Tuesday 21 June 2011

Qingdao-Seoul (24th/25th September)

We were meant to make ourselves known at the ferry terminal quite a lot of hours before the ferry departed. But first we took a short stroll (all I could manage with my cold) to look at the very European looking catholic church. We found a bizarre scene of many photographers taking photos of couples in wedding outfits. This was either some mass post wedding photo shoot or something for a magazine. We couldn't quite work it out, but I thoroughly enjoyed myself taking pictures of the bemusing scene as did a few other onlookers.

Our accommodation in the ferry was not in the cheapest option (mattresses on the floor), but bunked in a room with about twenty other people. The beds had curtains around them and were pretty cosy. Outside the ship was coated in a layer of salt and there were lots of small fish swimming in Qingdao's waters. We tried to figure out where we had walked in the previous days as the city lights faded into the horizon. Walking around we bumped into the bagpipe playing Korean who we'd already met in the hostel, and had lamented about the Korean education system (Korean children are pushed a lot and sleep very little). In the evening a spectacular ring of light (moonbow) formed around the moon and Jenny forced me out of bed to see it. No-one else seemed interested.

In the morning the Koreans were up really early watching television and making a lot of noise. Jenny was up too, looking at all the islands drifting past, while I festered in bed.
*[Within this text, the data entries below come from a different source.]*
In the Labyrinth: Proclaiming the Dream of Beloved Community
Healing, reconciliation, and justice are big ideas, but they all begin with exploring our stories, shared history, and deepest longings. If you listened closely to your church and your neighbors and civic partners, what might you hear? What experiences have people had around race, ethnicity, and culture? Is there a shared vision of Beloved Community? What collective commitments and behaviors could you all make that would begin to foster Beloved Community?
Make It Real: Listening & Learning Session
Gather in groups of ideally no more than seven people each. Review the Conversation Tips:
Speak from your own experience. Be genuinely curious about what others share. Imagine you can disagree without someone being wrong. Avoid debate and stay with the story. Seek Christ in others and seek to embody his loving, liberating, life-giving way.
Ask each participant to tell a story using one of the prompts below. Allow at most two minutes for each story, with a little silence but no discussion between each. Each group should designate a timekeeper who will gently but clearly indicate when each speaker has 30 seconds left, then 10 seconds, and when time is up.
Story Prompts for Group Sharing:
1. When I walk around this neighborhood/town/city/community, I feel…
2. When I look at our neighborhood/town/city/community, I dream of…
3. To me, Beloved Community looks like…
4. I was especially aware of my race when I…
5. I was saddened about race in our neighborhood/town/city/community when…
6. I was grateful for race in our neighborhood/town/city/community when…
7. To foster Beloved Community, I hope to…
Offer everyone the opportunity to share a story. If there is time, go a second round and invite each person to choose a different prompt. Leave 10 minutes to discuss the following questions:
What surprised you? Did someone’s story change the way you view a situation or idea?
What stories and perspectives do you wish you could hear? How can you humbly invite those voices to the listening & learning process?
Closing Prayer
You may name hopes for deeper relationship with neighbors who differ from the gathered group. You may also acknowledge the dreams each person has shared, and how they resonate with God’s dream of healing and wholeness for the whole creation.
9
We had to fill some embarkation forms in about our health, with questions such as have you had a headache, sore throat, cough, fever or been sick in the past week or 48 hours.
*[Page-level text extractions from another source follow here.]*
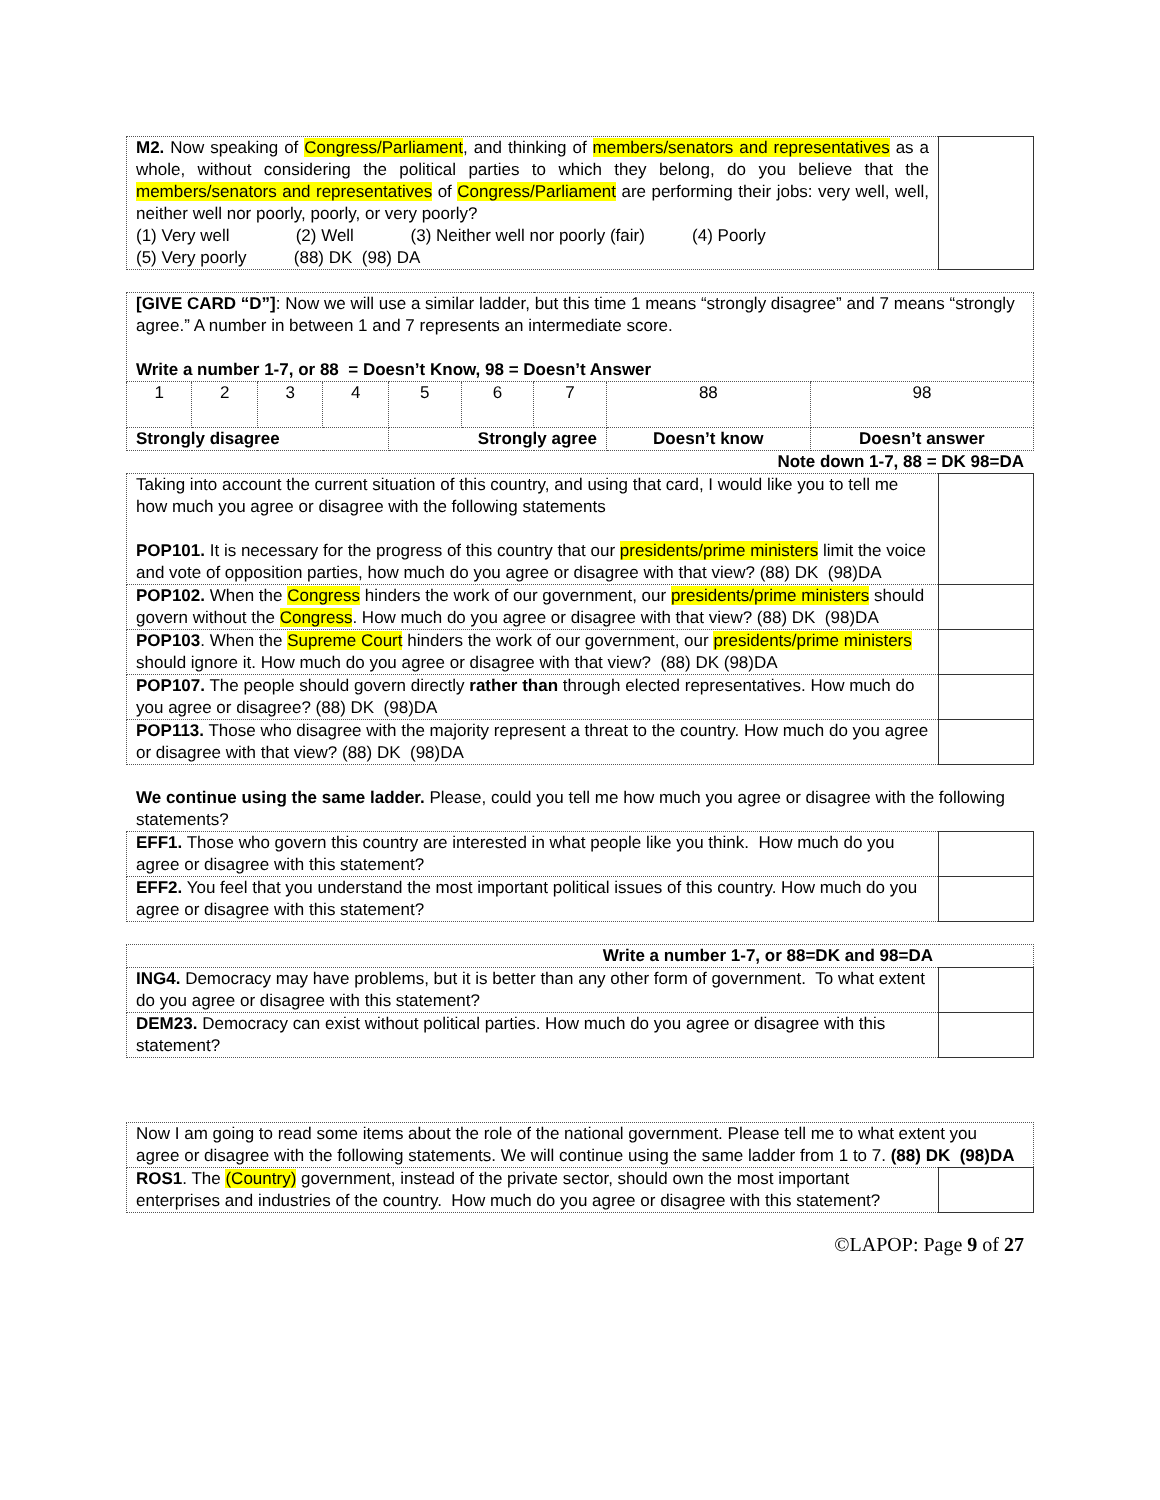| M2. Now speaking of Congress/Parliament , and thinking of members/senators and representatives as a whole, without considering the political parties to which they belong, do you believe that the members/senators and representatives of Congress/Parliament are performing their jobs: very well, well, neither well nor poorly, poorly, or very poorly? (1) Very well (2) Well (3) Neither well nor poorly (fair) (4) Poorly (5) Very poorly (88) DK (98) DA | |
| [GIVE CARD “D”] : Now we will use a similar ladder, but this time 1 means “strongly disagree” and 7 means “strongly agree.” A number in between 1 and 7 represents an intermediate score. Write a number 1-7, or 88 = Doesn’t Know, 98 = Doesn’t Answer | | | | | | | | |
| 1 | 2 | 3 | 4 | 5 | 6 | 7 | 88 | 98 |
| Strongly disagree | | | | Strongly agree | | | Doesn’t know | Doesn’t answer |
Note down 1-7, 88 = DK 98=DA
| Taking into account the current situation of this country, and using that card, I would like you to tell me how much you agree or disagree with the following statements POP101. It is necessary for the progress of this country that our presidents/prime ministers limit the voice and vote of opposition parties, how much do you agree or disagree with that view? (88) DK (98)DA | |
| POP102. When the Congress hinders the work of our government, our presidents/prime ministers should govern without the Congress . How much do you agree or disagree with that view? (88) DK (98)DA | |
| POP103 . When the Supreme Court hinders the work of our government, our presidents/prime ministers should ignore it. How much do you agree or disagree with that view? (88) DK (98)DA | |
| POP107. The people should govern directly rather than through elected representatives. How much do you agree or disagree? (88) DK (98)DA | |
| POP113. Those who disagree with the majority represent a threat to the country. How much do you agree or disagree with that view? (88) DK (98)DA | |
We continue using the same ladder. Please, could you tell me how much you agree or disagree with the following statements?
| EFF1. Those who govern this country are interested in what people like you think. How much do you agree or disagree with this statement? | |
| EFF2. You feel that you understand the most important political issues of this country. How much do you agree or disagree with this statement? | |
| Write a number 1-7, or 88=DK and 98=DA | |
| ING4. Democracy may have problems, but it is better than any other form of government. To what extent do you agree or disagree with this statement? | |
| DEM23. Democracy can exist without political parties. How much do you agree or disagree with this statement? | |
| Now I am going to read some items about the role of the national government. Please tell me to what extent you agree or disagree with the following statements. We will continue using the same ladder from 1 to 7. (88) DK (98)DA | |
| ROS1 . The (Country) government, instead of the private sector, should own the most important enterprises and industries of the country. How much do you agree or disagree with this statement? | |
©LAPOP: Page 9 of 27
After much encouragement I made it to the deck to look at the islands drifting past and as we neared Incheon we had to go through a form of lock and past a cargo ship loading Kias. At some point I stopped looking, walked into the side of the ship and pretty much passed out. Shaking and queasy I lay in bed as all the passengers started disembarking. With my paracetamol in my backpack, which at the time found itself in a cargo container in the ferry’s hold, it was pretty hard to imagine how we’d get ourselves off the ferry and to the terminal, without even thinking about the health declaration form. I had now experienced almost every one of the ailments in the last few days.
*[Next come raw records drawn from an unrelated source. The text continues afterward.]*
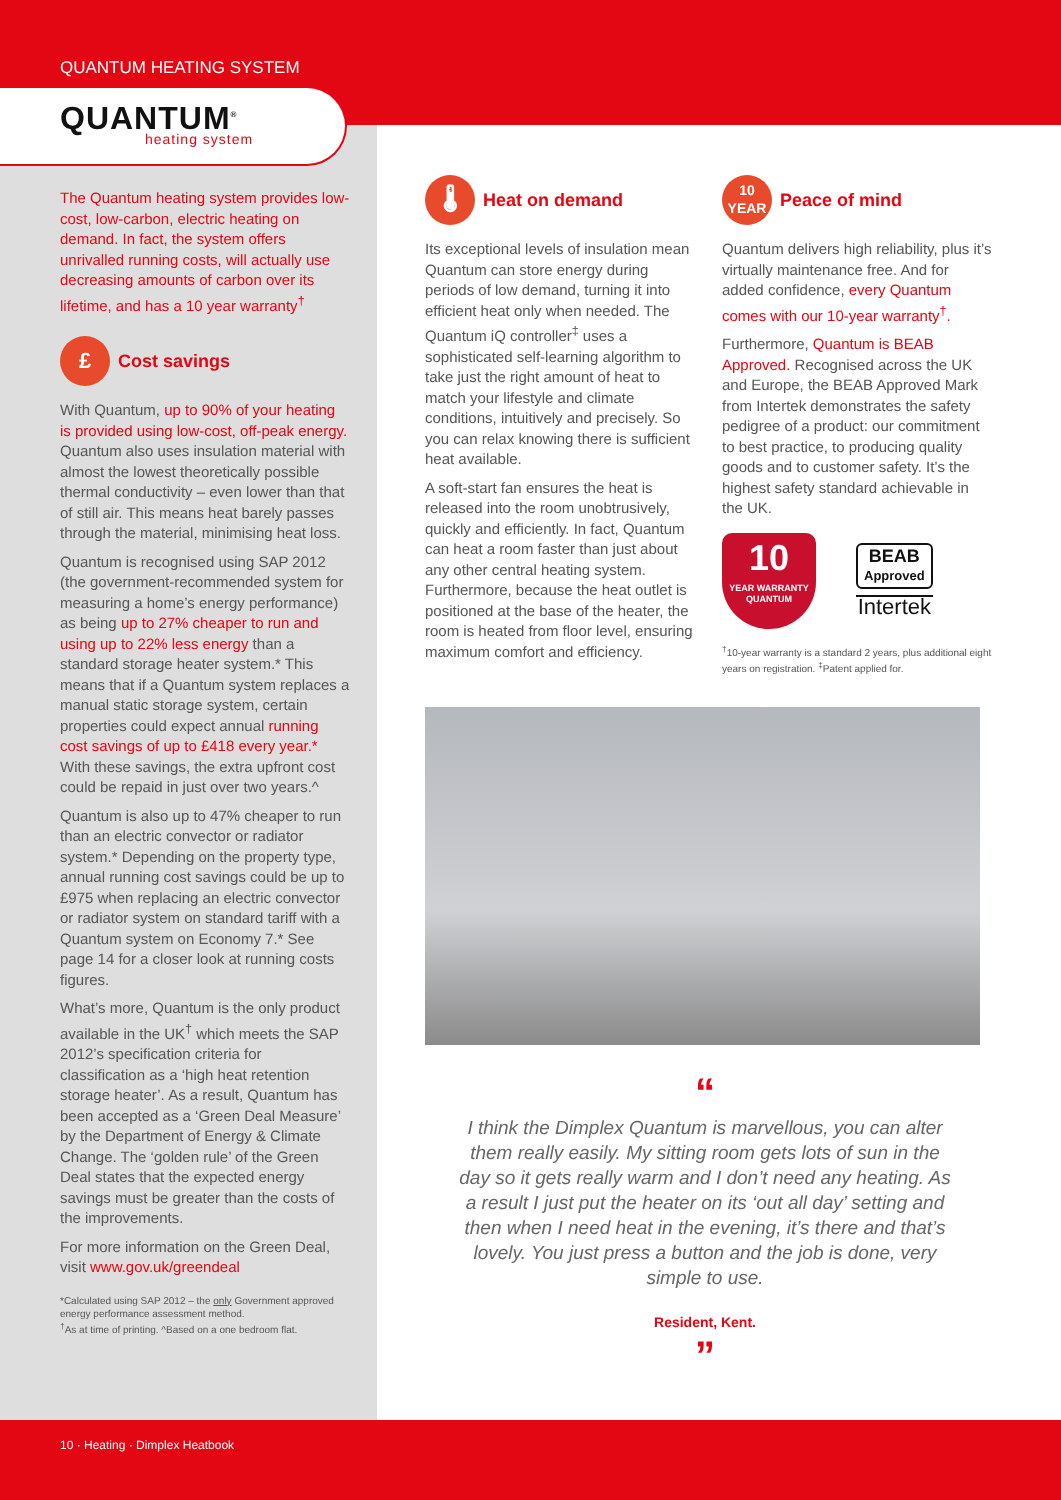QUANTUM HEATING SYSTEM
QUANTUM<sup>®</sup>
heating system
The Quantum heating system provides low-cost, low-carbon, electric heating on demand. In fact, the system offers unrivalled running costs, will actually use decreasing amounts of carbon over its lifetime, and has a 10 year warranty<sup>†</sup>
£ Cost savings
With Quantum, up to 90% of your heating is provided using low-cost, off-peak energy. Quantum also uses insulation material with almost the lowest theoretically possible thermal conductivity – even lower than that of still air. This means heat barely passes through the material, minimising heat loss.
Quantum is recognised using SAP 2012 (the government-recommended system for measuring a home’s energy performance) as being up to 27% cheaper to run and using up to 22% less energy than a standard storage heater system.* This means that if a Quantum system replaces a manual static storage system, certain properties could expect annual running cost savings of up to £418 every year.* With these savings, the extra upfront cost could be repaid in just over two years.^
Quantum is also up to 47% cheaper to run than an electric convector or radiator system.* Depending on the property type, annual running cost savings could be up to £975 when replacing an electric convector or radiator system on standard tariff with a Quantum system on Economy 7.* See page 14 for a closer look at running costs figures.
What’s more, Quantum is the only product available in the UK<sup>†</sup> which meets the SAP 2012’s specification criteria for classification as a ‘high heat retention storage heater’. As a result, Quantum has been accepted as a ‘Green Deal Measure’ by the Department of Energy & Climate Change. The ‘golden rule’ of the Green Deal states that the expected energy savings must be greater than the costs of the improvements.
For more information on the Green Deal, visit www.gov.uk/greendeal
*Calculated using SAP 2012 – the only Government approved energy performance assessment method.
<sup>†</sup> As at time of printing. ^Based on a one bedroom flat.
🌡 Heat on demand
Its exceptional levels of insulation mean Quantum can store energy during periods of low demand, turning it into efficient heat only when needed. The Quantum iQ controller<sup>‡</sup> uses a sophisticated self-learning algorithm to take just the right amount of heat to match your lifestyle and climate conditions, intuitively and precisely. So you can relax knowing there is sufficient heat available.
A soft-start fan ensures the heat is released into the room unobtrusively, quickly and efficiently. In fact, Quantum can heat a room faster than just about any other central heating system. Furthermore, because the heat outlet is positioned at the base of the heater, the room is heated from floor level, ensuring maximum comfort and efficiency.
10
YEAR Peace of mind
Quantum delivers high reliability, plus it’s virtually maintenance free. And for added confidence, every Quantum comes with our 10-year warranty<sup>†</sup>.
Furthermore, Quantum is BEAB Approved. Recognised across the UK and Europe, the BEAB Approved Mark from Intertek demonstrates the safety pedigree of a product: our commitment to best practice, to producing quality goods and to customer safety. It’s the highest safety standard achievable in the UK.
10
YEAR WARRANTY
QUANTUM
BEAB
Approved
Intertek
<sup>†</sup> 10-year warranty is a standard 2 years, plus additional eight years on registration. <sup>‡</sup>Patent applied for.
“
I think the Dimplex Quantum is marvellous, you can alter them really easily. My sitting room gets lots of sun in the day so it gets really warm and I don’t need any heating. As a result I just put the heater on its ‘out all day’ setting and then when I need heat in the evening, it’s there and that’s lovely. You just press a button and the job is done, very simple to use.
Resident, Kent.
”
10 · Heating · Dimplex Heatbook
Fortunately the Koreans didn't even look at our forms and they probably can't differentiate between a healthy looking white person and an extremely pale faced one. After sitting for quite a while at the port we tottered (although it was mostly me that did the tottering) around Incheon in search of a cash machine, the supermarket and then the metro station. The supermarket was very clean and decidedly more European looking than in China. Unfortunately there was no English on the labels and the food seemed pretty expensive. The metro ride to the hostel in Seoul was long, Jenny soaked in the Koreaness while I slept.